SANTİAGO, Şili — 29 Nisan’da çok erken saatte, gün doğmadan hemen önce, Bahai toplumunun çeşitli kurum ve heyetlerinin 65 temsilcisi Güney Amerika Bahai Mabedi’nin üst yapısında, Mabet’in inşasında heyecan verici ve anlamlı bir olayı anmak için toplandılar – Mabet’in en tepe noktasına bir Bahai sembolünün yerleştirilmesi.
Bu özel günde, Rızvan’ın dokuzuncu günü, İsm-i Azam olarak bilinen ve “Ey Nurlular Nurlusunun Nuru” [Ya Bahau’l-Ebha] niyazının hattat sanatındaki işlemesi, Mabet’in kubbesindeki en tepe noktaya, yerden yirmi-dokuz metre yüksekliğe yerleştirildi. Nihai yerleşim noktasına doğru yükseltilirken kutsal sözleri neşeli ve saygılı bir atmosferde ezgiler eşliğinde söyleyen koronun sesleri duyulabiliyordu.
Bahai Dini’nin Velisi’nin eşi ve Tanrı’nın Emrinin Eli Amatul Baha Ruhiye Hanım, on yıllar önce Kutsal Topraklar’daki Kermil Dağı’nda yer alan Hz. Bab’ın Makamı’nın iç bölmesinden topladığı tozu içeren gümüş bir süs kutu hazırlamıştı. Mabet’in en tepe noktasındaki nihai noktasına yükseltilmeden önce İsm-i Azam’dan oluşan ahşap oyma eserin merkezine söz konusu gümüş kutu yerleştirildi ve böylece sembolik olarak Mabet’i Kutsal Topraklar’a ve Bahai İnancı’nın ruhani merkezine bağlamış oldu.

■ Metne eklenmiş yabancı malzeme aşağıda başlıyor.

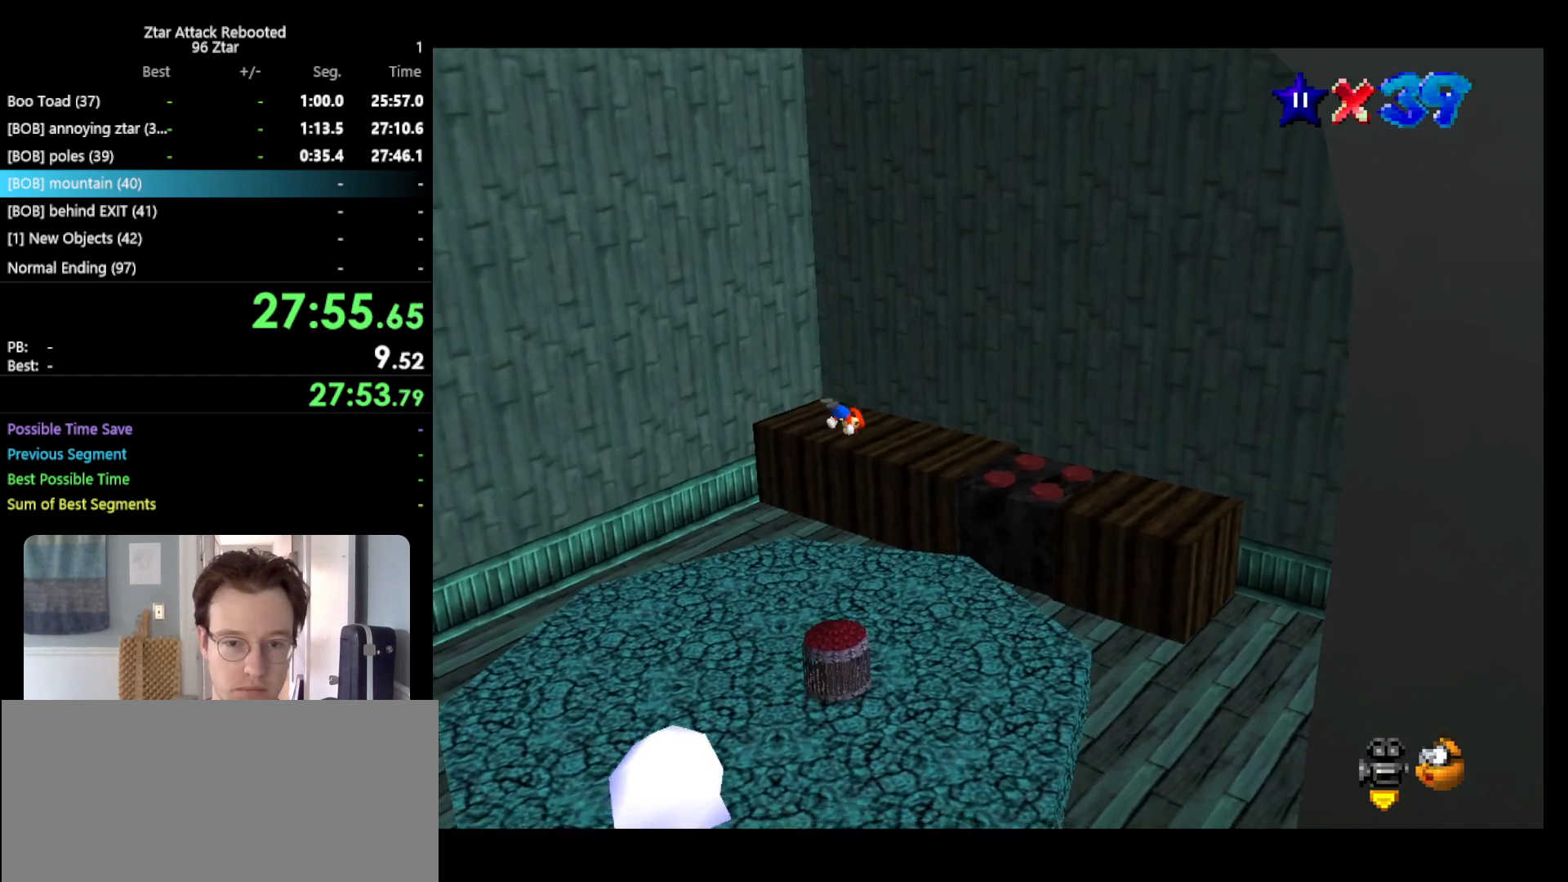
{"buttons": [], "left_stick": "center", "events": []}
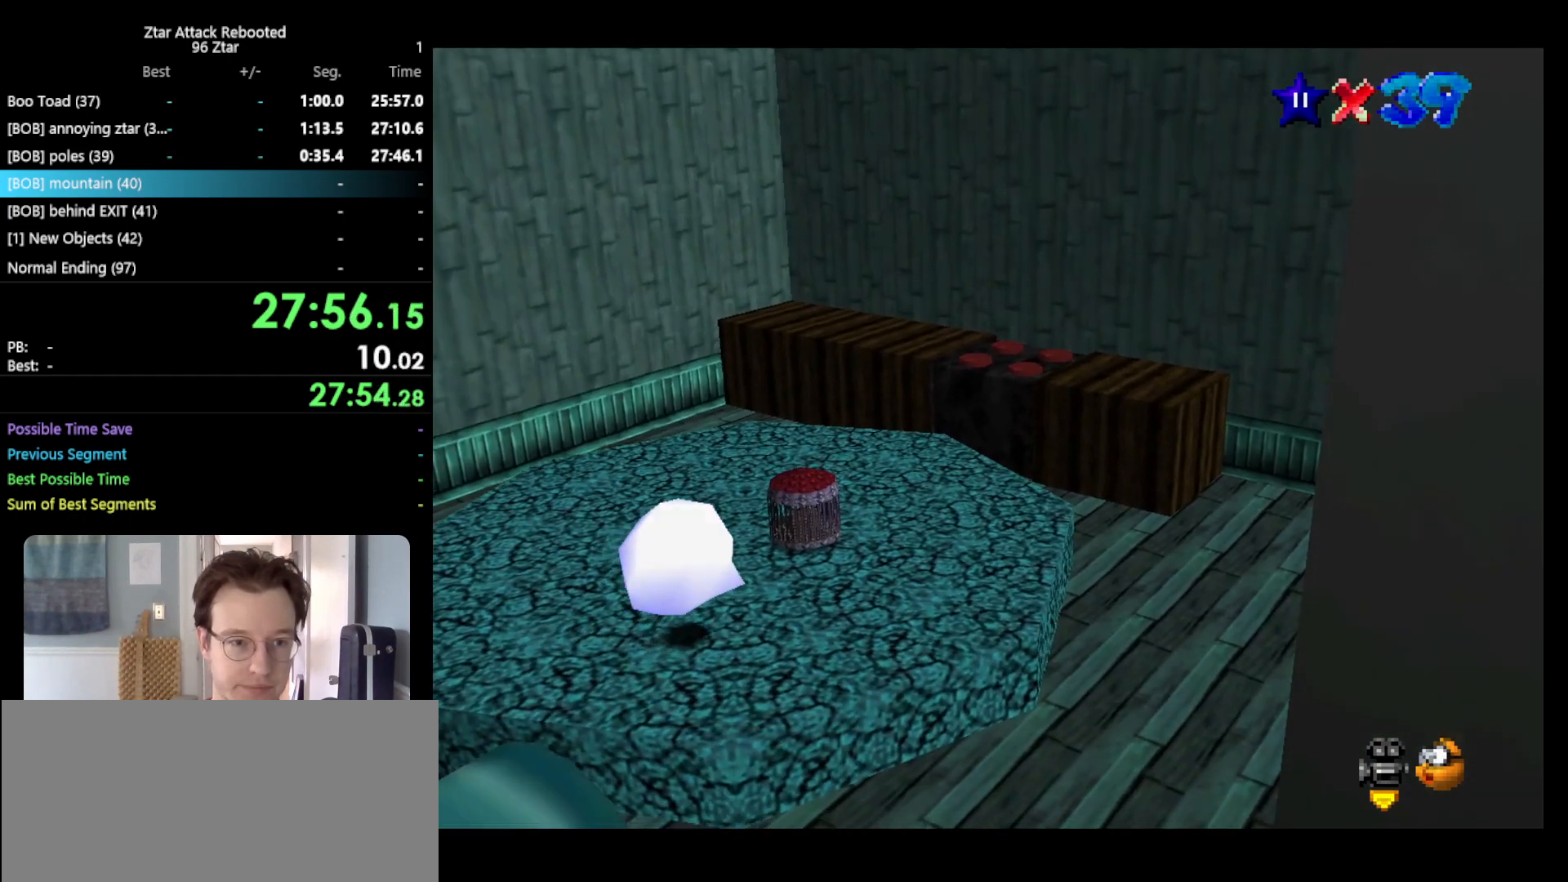
{"buttons": [], "left_stick": "center", "events": []}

Mabet’in proje müdürü Bay Samadi, İsm-i Azam sembolünün ahşap oyma çalışmasının kendi içinde çok önemli bir süreç olduğunu açıkladı. Şili’nin yerli bir ağacı olan ‘roble pellin’den oyularak çıkartılan ahşap ile İsm-i Azam “Şilili zanaatçılar tarafından elleriyle ve sevgiyle” yapıldı.
Şili Milli Ruhani Mahfili’nin bir üyesi olan Bay Rodriguez olayın yansımasını yaparken şöyle söyledi, “Bugün, bizi İnancımızın merkezi ve özü ile birleştiren son derece ruhani bir süreci işaret eden olağanüstü bir gündü.”